Anyway, I sent the manuscript as my thesis to a few contests and publishers but received no response; I worked on revising it but still all quiet on the western and eastern and northern and southern fronts. So I just let it simmer for a few months.
I will share that right before I graduated with my MFA in 2007, I read Lorna Dee Cervante’s, DRIVE, which was published by Wings Press in 2006. For some reason the structure of the book really spoke to me. So, as I contemplated what to do with my manuscript I went back to her text, studied it, and decided to try to divide my manuscript up into sections or themes, as an experiment of sorts to help me try to get out of revision rut. I also read T.S. Eliot’s, The Waste Land, which Cervantes says was her inspiration for her book.
As I read and reread my work I came up with the four “obsessions” from the poems I had written: family, land, faith, and love. I took out all the poems that didn’t fit into any of these categories and then got to writing some to fill in what I felt were gaps in some of the sections—gaps in voice or perspective, or character. It was helpful to have a guide and Cervantes and Eliot were stellar ones. Right now as I’m working on my second collection, which is actually a book-length poem, I’m doing something similar in the sense that I’ve been and continue to read as many book-length poems as I can to see how others have worked with form, voice, rhythm, and language.
My only piece of advice is to read other people’s work and witness and think about their choices; then read your own work with as much attention and intent and then feel your way through it. The order will appear. Order always somehow does.

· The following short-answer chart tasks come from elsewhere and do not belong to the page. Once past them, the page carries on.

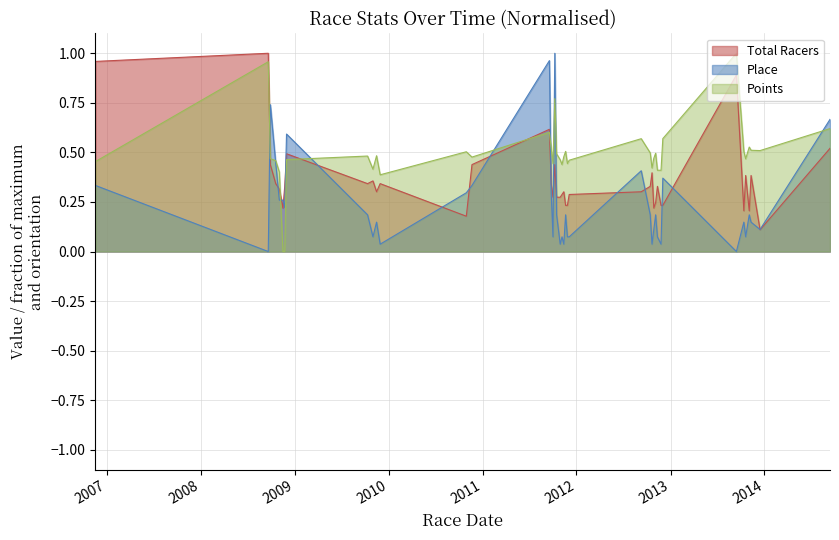

What are all the series names shown in the legend?

Total Racers, Place, Points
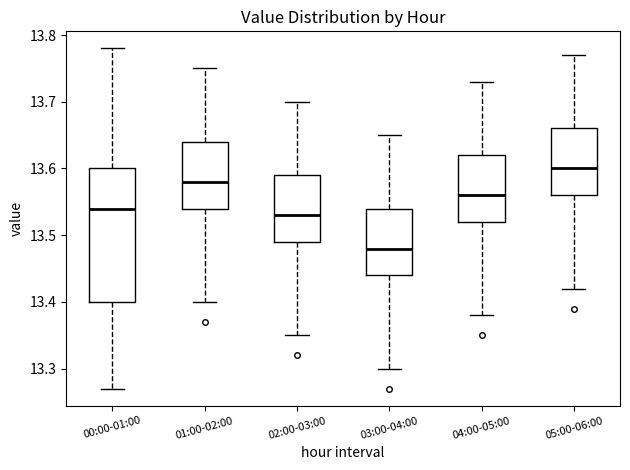

Which box is the tallest, from its lower edge to its upper edge?

00:00-01:00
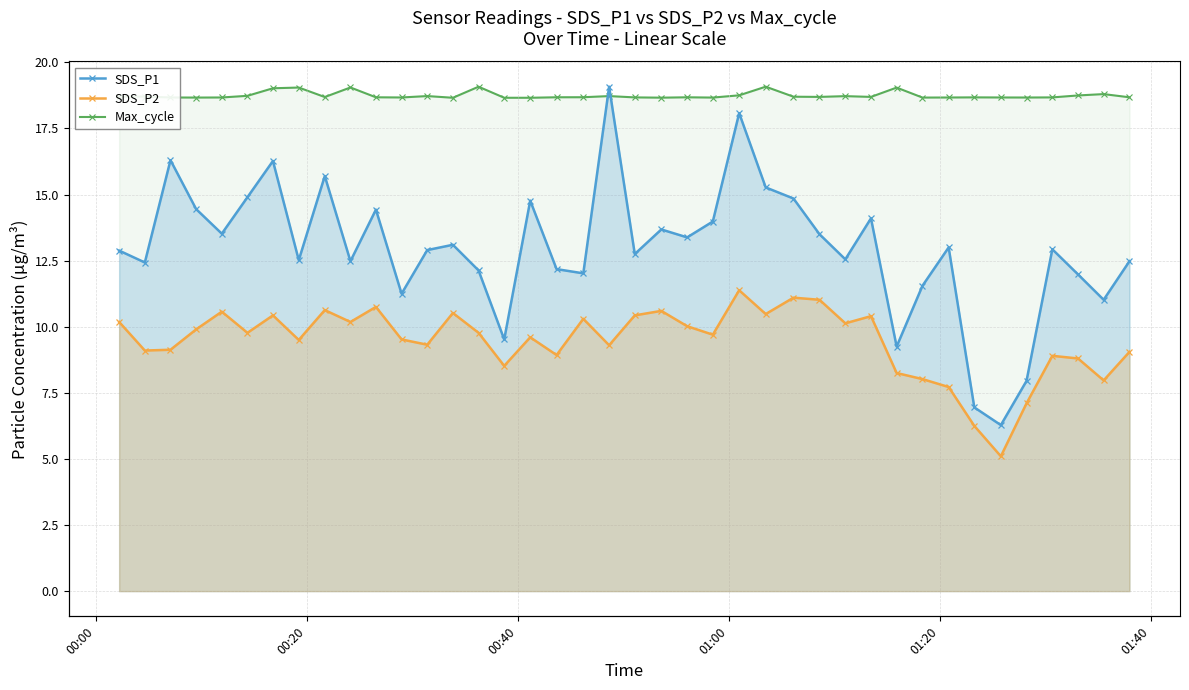

True or false: SDS_P2 and Max_cycle intersect in this chart.

False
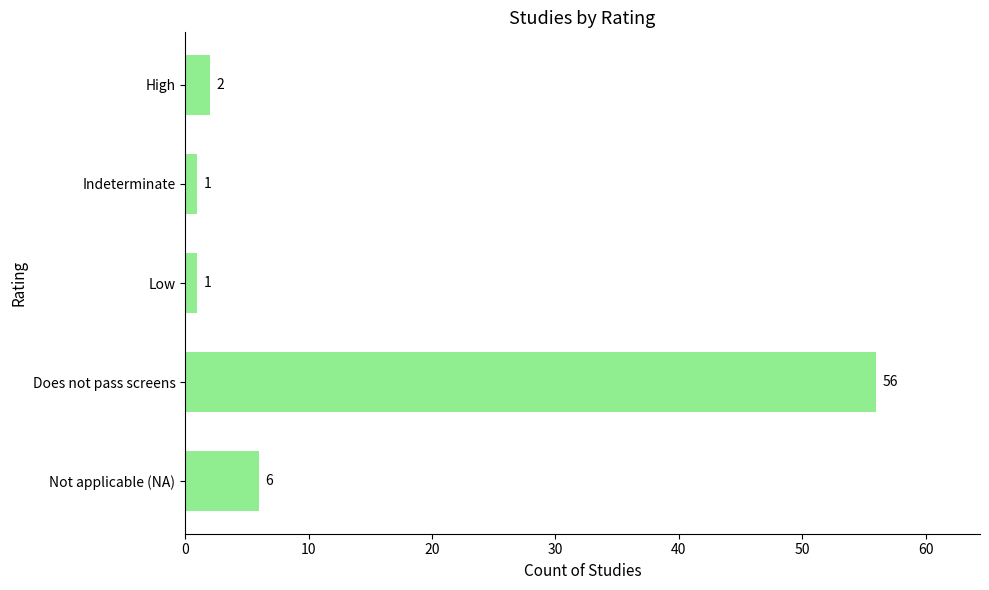

Is it true that the value at Low is 1?

True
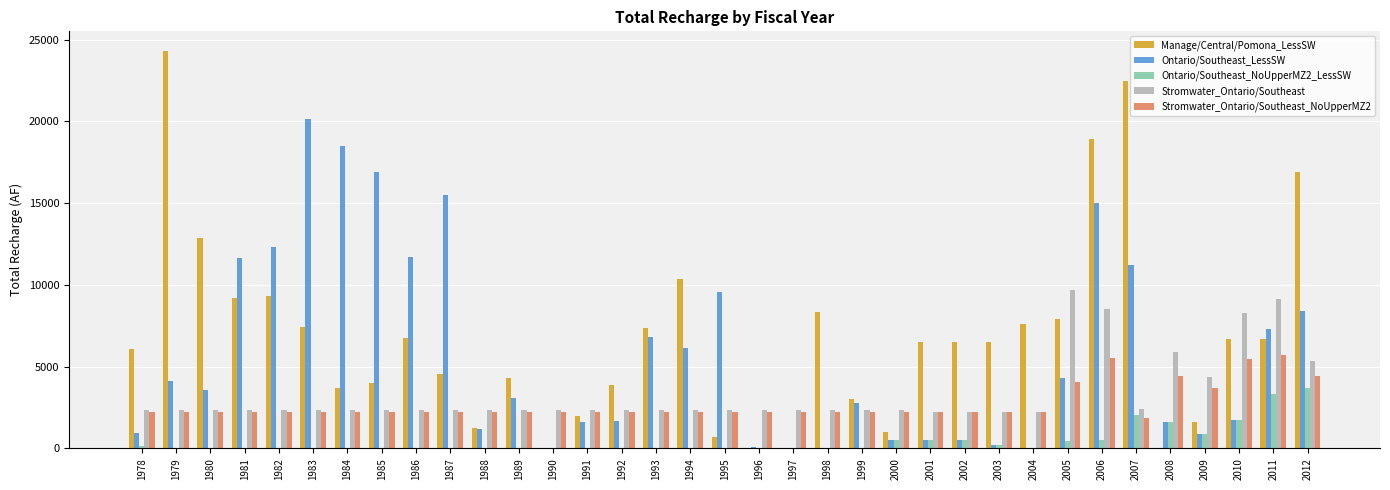

The Manage/Central/Pomona_LessSW series shows 7582.3 at 2004. True or false?

True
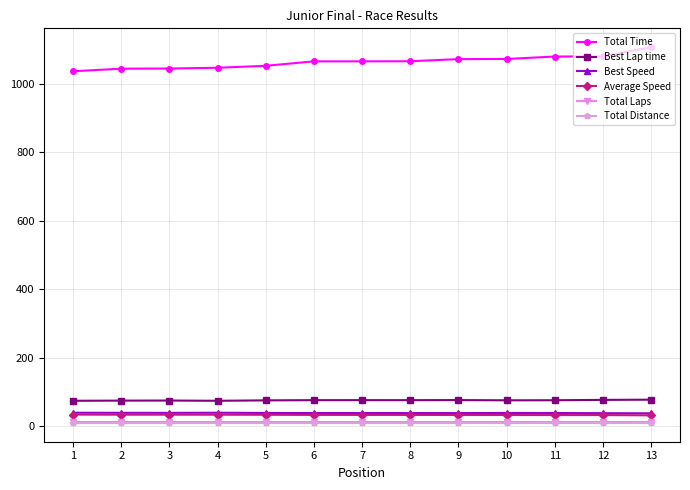

True or false: Total Time and Total Distance intersect in this chart.

False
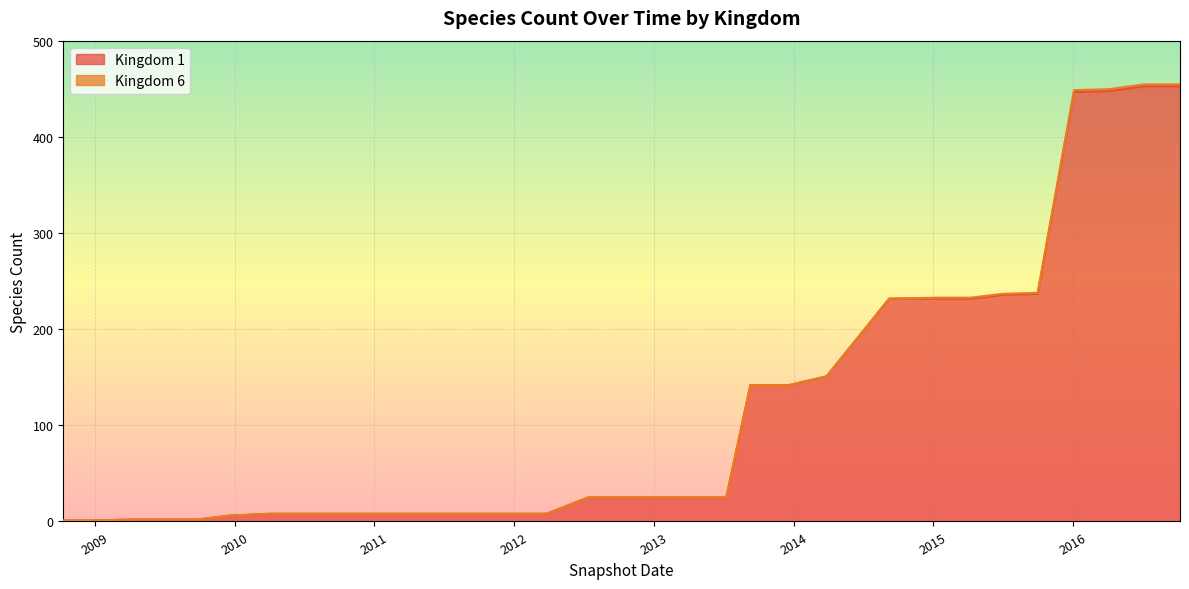

Between 2010-04-01 and 2015-04-09, which is larger?

2015-04-09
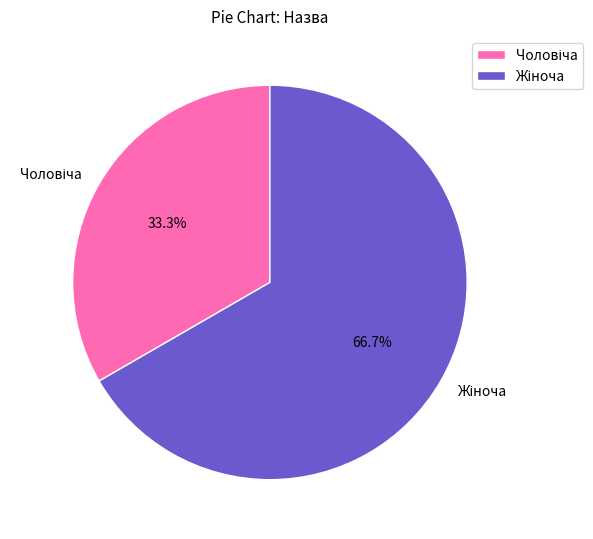

Does any single category account for the majority?

Yes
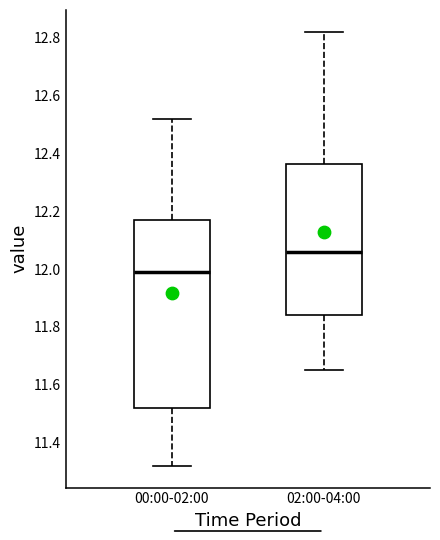

Which box has the lowest median line?

00:00-02:00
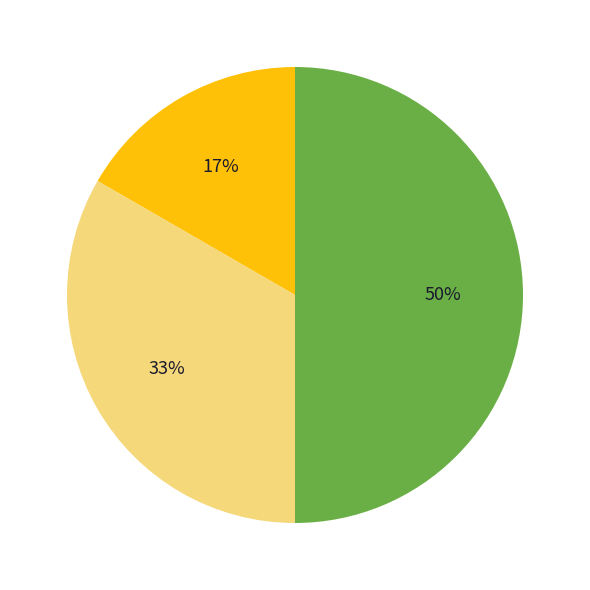

How many segments does this pie chart have?

3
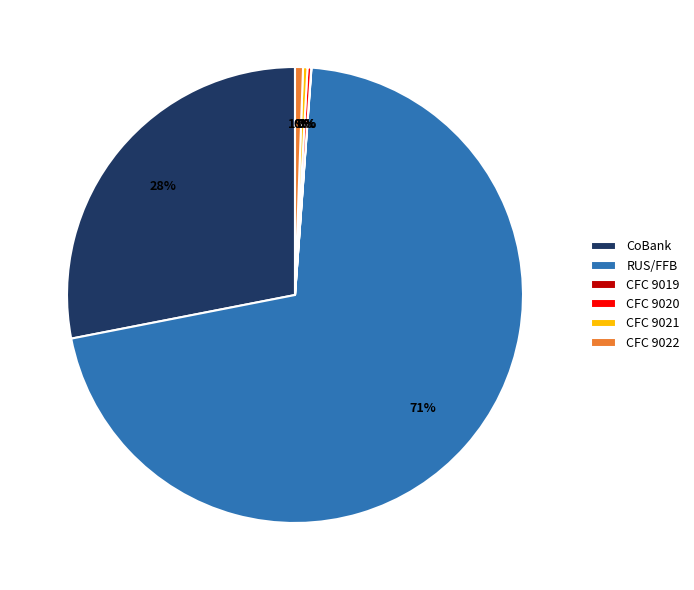

To the nearest percent, what percentage of the pie is CoBank?

28%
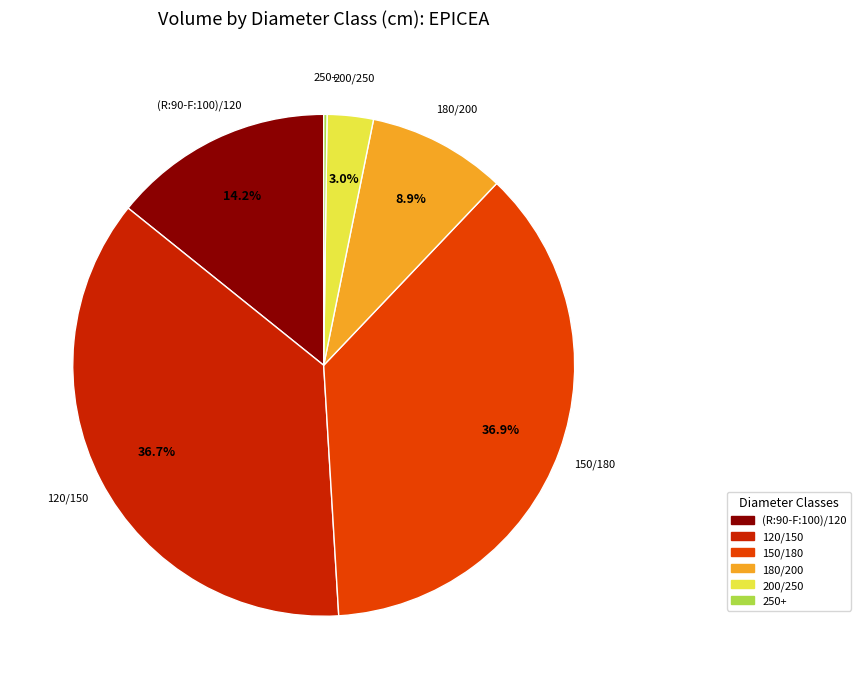

Which has a higher value, (R:90-F:100)/120 or 180/200?

(R:90-F:100)/120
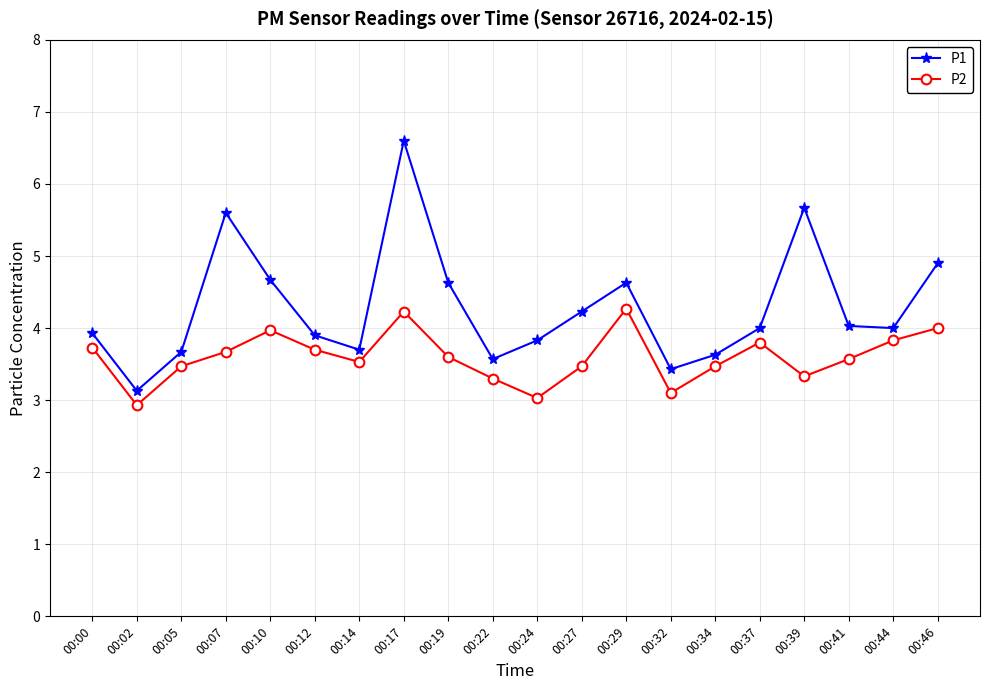

Reading left to right, what are all the values shown in this chart?

P1: 3.9	3.1	3.7	5.6	4.7	3.9	3.7	6.6	4.6	3.6	3.8	4.2	4.6	3.4	3.6	4.0	5.7	4.0	4.0	4.9
P2: 3.7	2.9	3.5	3.7	4.0	3.7	3.5	4.2	3.6	3.3	3.0	3.5	4.3	3.1	3.5	3.8	3.3	3.6	3.8	4.0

Celeste Guzmán Mendoza is a native of San Antonio, Texas. Her poems have been published in Poet Lore, Borderlands, Salamander, and other journals. She has also had essays and poems appear in the following anthologies: This Promiscuous Light: Young Women Poets of San Antonio (Wings Press: 1996), Floricanto Sí!: A Collection of Latina Poetry, (Penguin:1998); Red Boots and Attitude: The Spirit of Texas Women Writers (Eakin Press: 2003), and Telling Tongues: A L@tina Anthology on Language Experience (Calaca Press: 2007), among others. Her chapbook of poetry, Cande te estoy llamando, won the Poesía Tejana Prize from Wings Press. Mendoza received her bachelor's degree in English literature and Theatre from Barnard College. She holds a MFA in Poetry from the Bennington Writing Seminars and a Certificate in Spanish from the Universidad Nacional Autónoma de México. She has received writing residencies from Macondo Writing Workshops as Hedgebrook for Women Writers. She is a co-founder of CantoMundo, a master workshop for Latina/o poets. Mendoza is also a playwright. Her original play, Burnt Sienna, won the 1996 American College Theatre Festival's Ten Minute Play Award. Her plays have been produced by the Guadalupe Cultural Arts Center and Teatro Vivo. Mendoza lives in Austin, Texas, with her husband. She currently works as the Associate Director of Development at LLILAS Benson of the University of Texas at Austin. She has more than fifteen years of fundraising experience.